“I want her to be my best friend.”

55a735ecea79d15565a3c1dde8e25ec0A student texted this sentence to her sorority sister about me while I was recently giving a sexual violence awareness talk at their university. Those words are, literally, one of the nicest things anyone has ever said about me. The young woman who received the text told me this particular friend who wanted to be my BFF “usually doesn’t come to things like that.”

“Things like that” are exactly the events we need all students to attend. One in five young women will be sexually assaulted during college and sorority members are “74% more likely to experience rape than other college women.” Silence and denial that “it won’t happen to me” put students that much more at risk.

I sometimes get nervous that people don’t want to hear what I have to say. My presentations are filled with graphic examples of sexual violence and discrimination. I talk about what is inherently wrong with our culture where men and boys are expected to put down and physically harm women and girls in order to feel like they belong among “real men.”

Such “male bonding” over degrading and hurting women is particularly endemic of fraternities and sports teams — the ultimate campus “alpha dog” clubs. I strongly disagree with some advocates calling for the closing of fraternities.

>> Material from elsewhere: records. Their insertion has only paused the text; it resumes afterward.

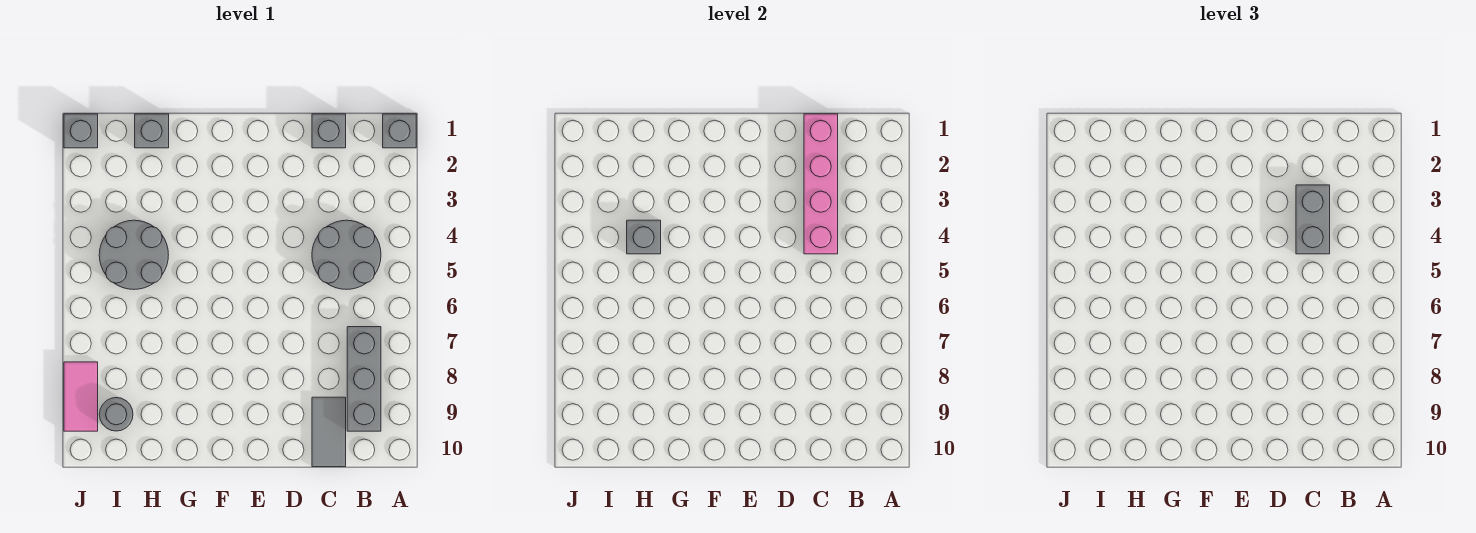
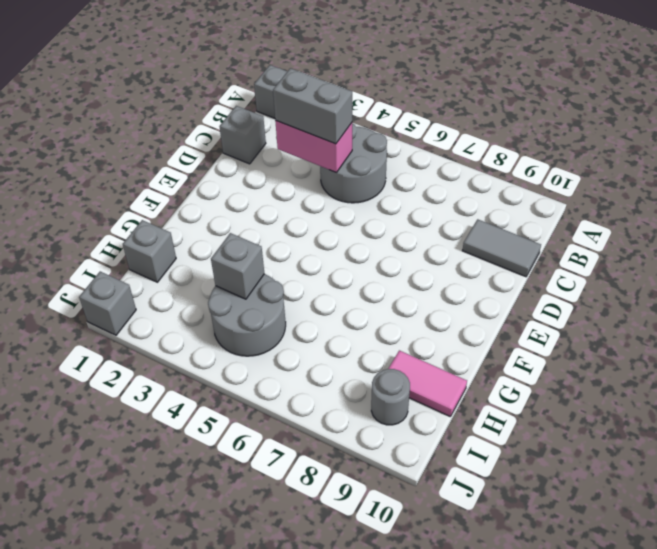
grey 1x3 brick [347,327,381,431] -> none
pink 1x4 brick [804,114,838,254] -> pink 1x2 brick [275,120,352,172]
pink 1x2 tile [64,362,98,431] -> pink 1x2 tile moved to [388,350,467,416]

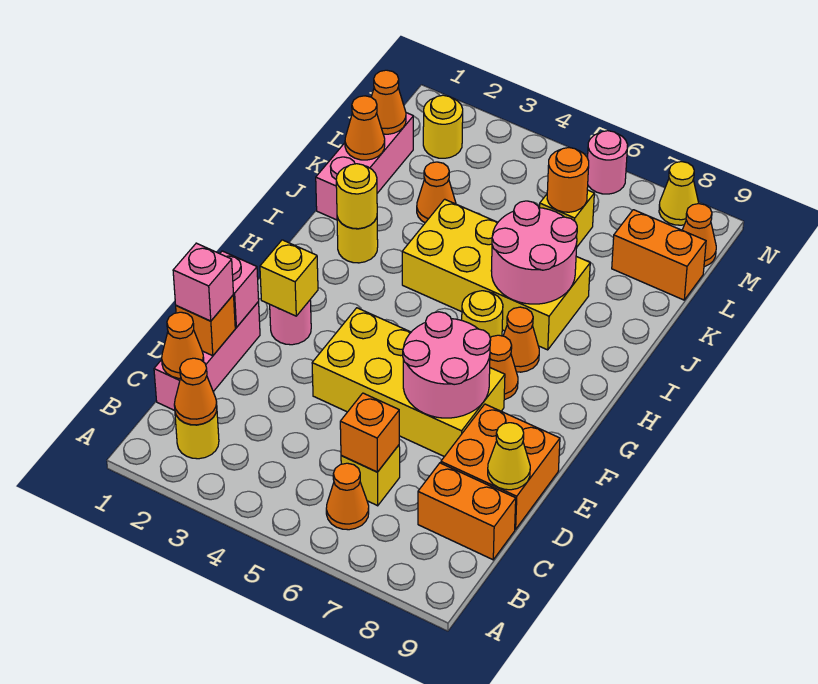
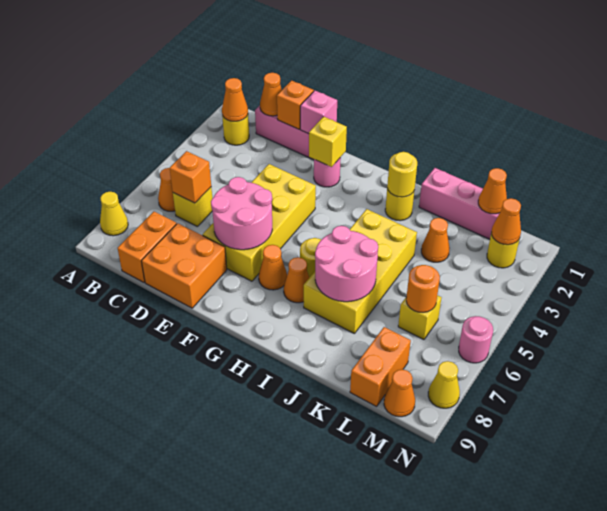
pink 1x1 brick [173,243,233,321] -> none
yellow 1x1 cone [488,423,530,490] -> yellow 1x1 cone moved to [100,192,128,236]
orange 1x1 cone [345,96,385,160] -> orange 1x1 cone moved to [492,198,521,245]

Men are given so few places  where they can openly express emotional ties to other men. That said, we must change how men are allowed to bond in these organizations beyond humiliating other men through hazing and abusing women with rape and assault.

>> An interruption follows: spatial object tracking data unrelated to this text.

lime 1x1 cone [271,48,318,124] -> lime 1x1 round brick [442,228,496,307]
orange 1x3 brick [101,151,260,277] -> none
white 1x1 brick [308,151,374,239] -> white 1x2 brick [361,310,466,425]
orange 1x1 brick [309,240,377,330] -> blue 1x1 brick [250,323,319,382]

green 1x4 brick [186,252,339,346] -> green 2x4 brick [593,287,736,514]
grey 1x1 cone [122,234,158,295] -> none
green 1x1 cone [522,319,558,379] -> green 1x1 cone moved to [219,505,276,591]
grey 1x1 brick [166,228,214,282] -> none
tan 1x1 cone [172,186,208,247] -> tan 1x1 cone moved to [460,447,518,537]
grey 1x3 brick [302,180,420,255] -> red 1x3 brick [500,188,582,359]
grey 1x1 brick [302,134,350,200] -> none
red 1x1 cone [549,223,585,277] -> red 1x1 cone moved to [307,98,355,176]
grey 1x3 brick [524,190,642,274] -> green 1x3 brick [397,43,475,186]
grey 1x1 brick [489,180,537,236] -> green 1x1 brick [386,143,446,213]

Still, I worry I alienate people as an “angry feminist” and “man hater” when I name patriarchy as the primary fuel of our dominance and control-based society. I fear people see me as pointing fingers instead of breaking the silence of sexual violence, which is my ultimate intention. I want my speaking out to give space and agency to others who may be scared to do the same.

Thankfully, my intention was fulfilled at this speaking engagement. I learned multiple people sought services for sexual assault and violence the day after the event and, even though I already have a BFF, I certainly made a lot of new friends.